Sharpness and color saturation both 'state-of-the-art.'
Written by Adrian Kingsley-Hughes, Senior Contributing Editor

Apple claimed that the 'retina display' screen on the new iPad is the "best display ever on a mobile device," and now independent testing carried out by DisplayMate Technologies confirms that this is not just marketing hyperbole. However, there's still plenty of room for improvement.

According to DisplayMate, in developing the 'retina display' panel for the new iPad Apple has improved on two weak points of the iPad 2 screen - sharpness and color saturation. Both have now been improved to a level the report calls 'state-of-the-art.'

On top of that, DisplayMate goes on to say that not only is the new iPad's picture quality, color accuracy, and gray scale not only much better than any other tablet or smartphone currently on the market, but that the screen also beats most HDTVs, laptops, and monitors, and could, with minor calibration tweaks, qualify as a studio reference monitor.

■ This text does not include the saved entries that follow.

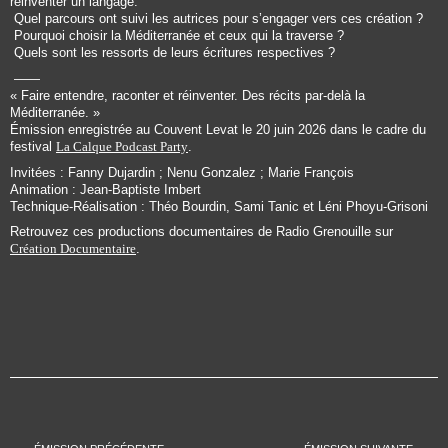
réinventer un langage.
Quel parcours ont suivi les autrices pour s’engager vers ces création ?
Pourquoi choisir la Méditerranée et ceux qui la traverse ?
Quels sont les ressorts de leurs écritures respectives ?
——
« Faire entendre, raconter et réinventer. Des récits par-delà la
Méditerranée. »
Émission enregistrée au Couvent Levat le 20 juin 2026 dans le cadre du
festival
La Calque Podcast Party
.
Invitées : Fanny Dujardin ; Nenu Gonzalez ; Marie François
Animation : Jean-Baptiste Imbert
Technique-Réalisation : Théo Bourdin, Sami Tanic et Léni Phoyu-Grisoni
Retrouvez ces productions documentaires de Radio Grenouille sur
Création Documentaire
.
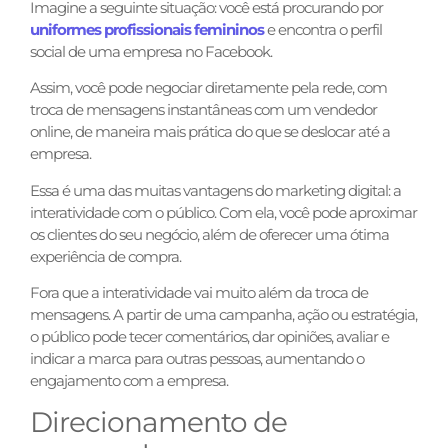
Imagine a seguinte situação: você está procurando por
uniformes profissionais femininos
e encontra o perfil
social de uma empresa no Facebook.
Assim, você pode negociar diretamente pela rede, com
troca de mensagens instantâneas com um vendedor
online, de maneira mais prática do que se deslocar até a
empresa.
Essa é uma das muitas vantagens do marketing digital: a
interatividade com o público. Com ela, você pode aproximar
os clientes do seu negócio, além de oferecer uma ótima
experiência de compra.
Fora que a interatividade vai muito além da troca de
mensagens. A partir de uma campanha, ação ou estratégia,
o público pode tecer comentários, dar opiniões, avaliar e
indicar a marca para outras pessoas, aumentando o
engajamento com a empresa.
Direcionamento de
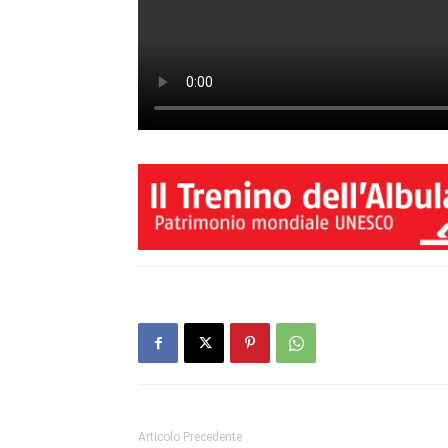
Articolo Precedente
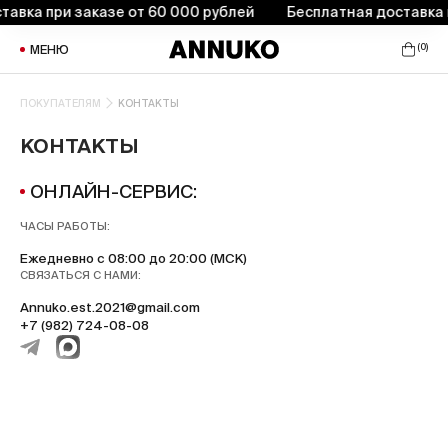
авка при заказе от 60 000 рублей
Бесплатная доставка п
(
0
)
МЕНЮ
ПОКУПАТЕЛЯМ
КОНТАКТЫ
КОНТАКТЫ
ОНЛАЙН-СЕРВИС:
ЧАСЫ РАБОТЫ:
Ежедневно с 08:00 до 20:00 (МСК)
СВЯЗАТЬСЯ С НАМИ:
Annuko.est.2021@gmail.com
+7 (982) 724-08-08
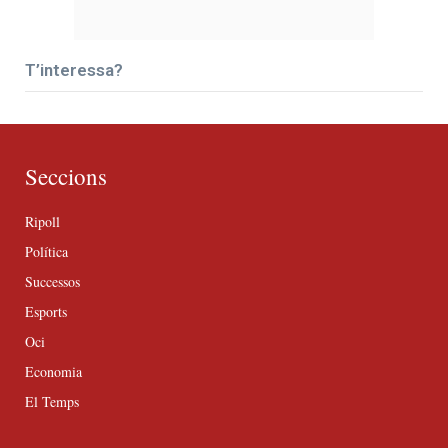
T’interessa?
Seccions
Ripoll
Política
Successos
Esports
Oci
Economia
El Temps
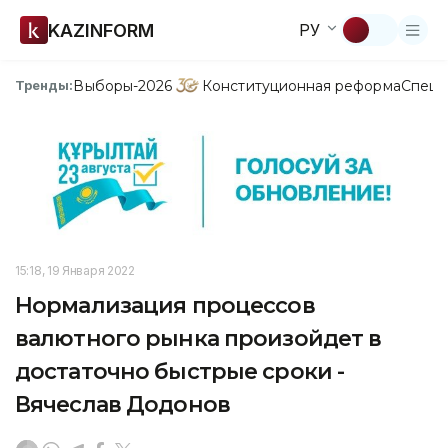
KAZINFORM
РУ
Выборы-2026
Конституционная реформа
Спецп
Тренды:
15:18, 19 Января 2022
Нормализация процессов
валютного рынка произойдет в
достаточно быстрые сроки -
Вячеслав Додонов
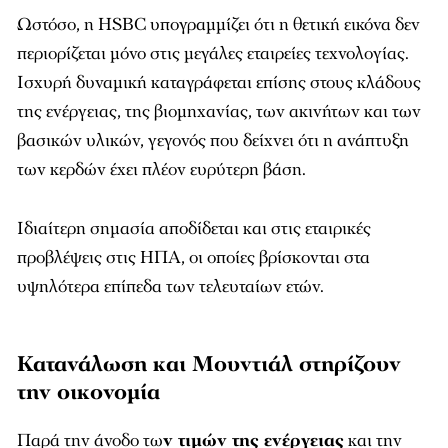
Ωστόσο, η HSBC υπογραμμίζει ότι η θετική εικόνα δεν
περιορίζεται μόνο στις μεγάλες εταιρείες τεχνολογίας.
Ισχυρή δυναμική καταγράφεται επίσης στους κλάδους
της ενέργειας, της βιομηχανίας, των ακινήτων και των
βασικών υλικών, γεγονός που δείχνει ότι η ανάπτυξη
των κερδών έχει πλέον ευρύτερη βάση.
Ιδιαίτερη σημασία αποδίδεται και στις εταιρικές
προβλέψεις στις ΗΠΑ, οι οποίες βρίσκονται στα
υψηλότερα επίπεδα των τελευταίων ετών.
Κατανάλωση και Μουντιάλ στηρίζουν
την οικονομία
Παρά την άνοδο τω
ν τιμών της ενέργειας
και την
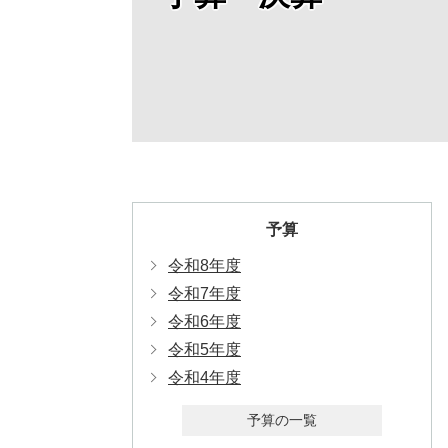
予算
令和8年度
令和7年度
令和6年度
令和5年度
令和4年度
予算の一覧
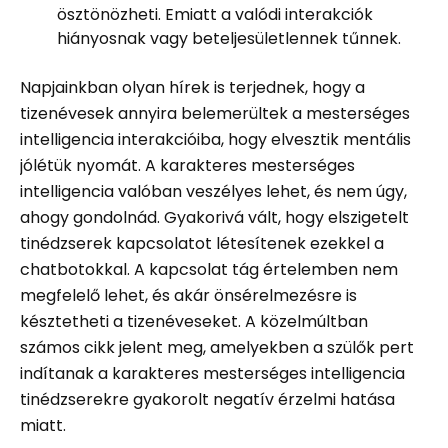
ösztönözheti. Emiatt a valódi interakciók
hiányosnak vagy beteljesületlennek tűnnek.
Napjainkban olyan hírek is terjednek, hogy a
tizenévesek annyira belemerültek a mesterséges
intelligencia interakcióiba, hogy elvesztik mentális
jólétük nyomát. A karakteres mesterséges
intelligencia valóban veszélyes lehet, és nem úgy,
ahogy gondolnád. Gyakorivá vált, hogy elszigetelt
tinédzserek kapcsolatot létesítenek ezekkel a
chatbotokkal. A kapcsolat tág értelemben nem
megfelelő lehet, és akár önsérelmezésre is
késztetheti a tizenéveseket. A közelmúltban
számos cikk jelent meg, amelyekben a szülők pert
indítanak a karakteres mesterséges intelligencia
tinédzserekre gyakorolt ​​negatív érzelmi hatása
miatt.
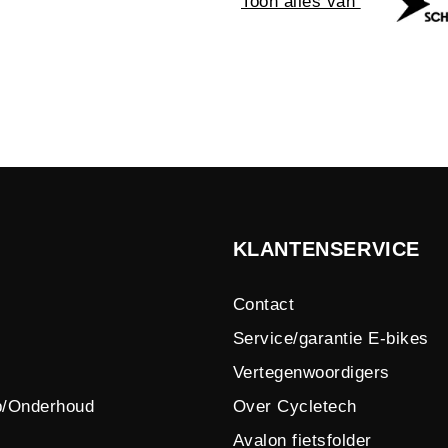
Toon alles van
KLANTENSERVICE
Contact
Service/garantie E-bikes
Vertegenwoordigers
p/Onderhoud
Over Cycletech
Avalon fietsfolder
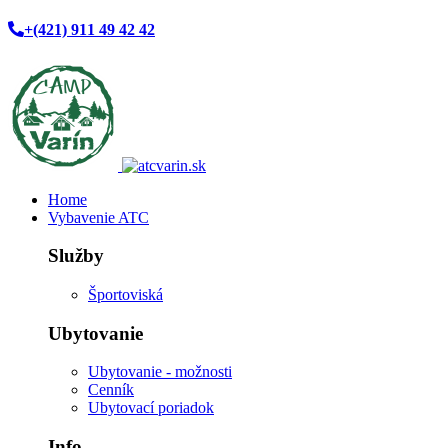
+(421) 911 49 42 42
Home
Vybavenie ATC
Služby
Športoviská
Ubytovanie
Ubytovanie - možnosti
Cenník
Ubytovací poriadok
Info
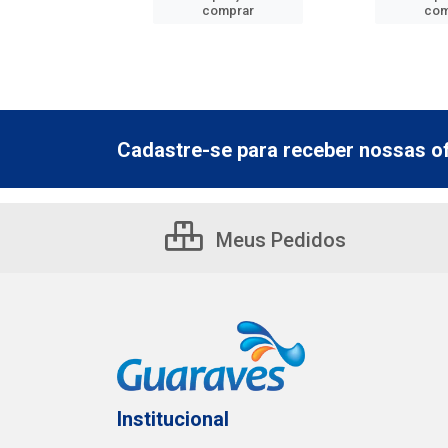
mprar
comprar
com
Cadastre-se para receber nossas of
Meus Pedidos
Institucional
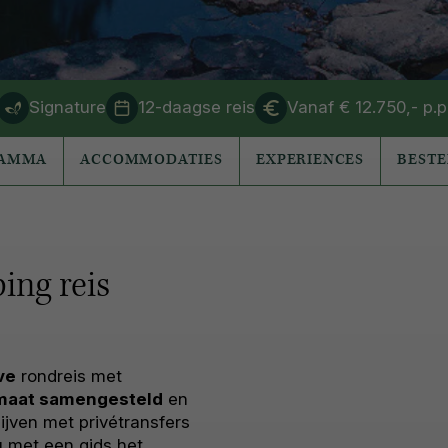
Signature
12-daagse reis
Vanaf € 12.750,- p.p
RAMMA
ACCOMMODATIES
EXPERIENCES
BEST
ing reis
ve
rondreis met
maat samengesteld
en
ijven met privétransfers
u met een gids het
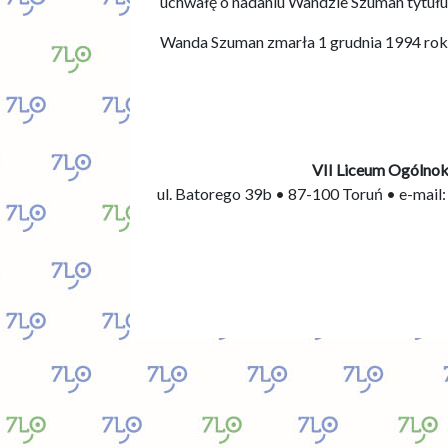
uchwałę o nadaniu Wandzie Szuman tytuł
Wanda Szuman zmarła 1 grudnia 1994 roku
VII Liceum Ogólnok
ul. Batorego 39b
•
87-100 Toruń
•
e-mail:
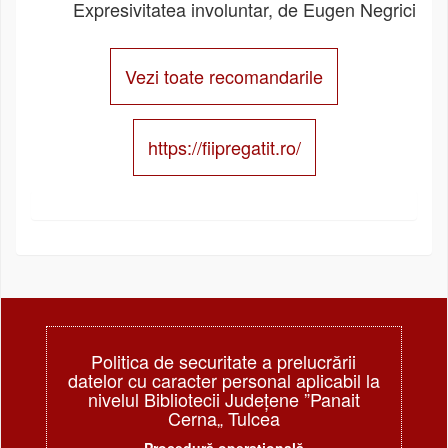
Expresivitatea involuntar, de Eugen Negrici
Vezi toate recomandarile
https://fiipregatit.ro/
Politica de securitate a prelucrării
datelor cu caracter personal aplicabil la
nivelul Bibliotecii Judeţene ”Panait
Cerna„ Tulcea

But there's still lots of room for improvement across a number of areas:

  • Screen reflectance Light reflections make the screen harder to read in even moderate lighting, and requires the brightness levels to be turned up in order to compensate, which consumes more battery power. The report states that companies should look at ways to reduce this problem by the use of anti-reflection coatings and haze surface finishes.
  • Forward-facing ambient light sensors These measure the brightness of your face instead of the surrounding ambient light.
  • Automatic brightness Awful and close to functionally useless on all tested smartphones and tablets.
  • RGD LED backlights Using red, green and blue backlight LEDs instead of just white LEDs would allow for greater accurate when it comes to calibration, and allow the image color saturation to be increased under high ambient lighting.

Another interesting test carried out on the new iPad by DisplayMate was battery runtime at two screen brightness settings -- in Airplane Mode, with no running applications, and with Auto Brightness turned off. At maximum brightness the new iPad ran for 5.8 hours, while on half brightness it managed 11.6 hours, so for best battery life, turn down the screen brightness when you can.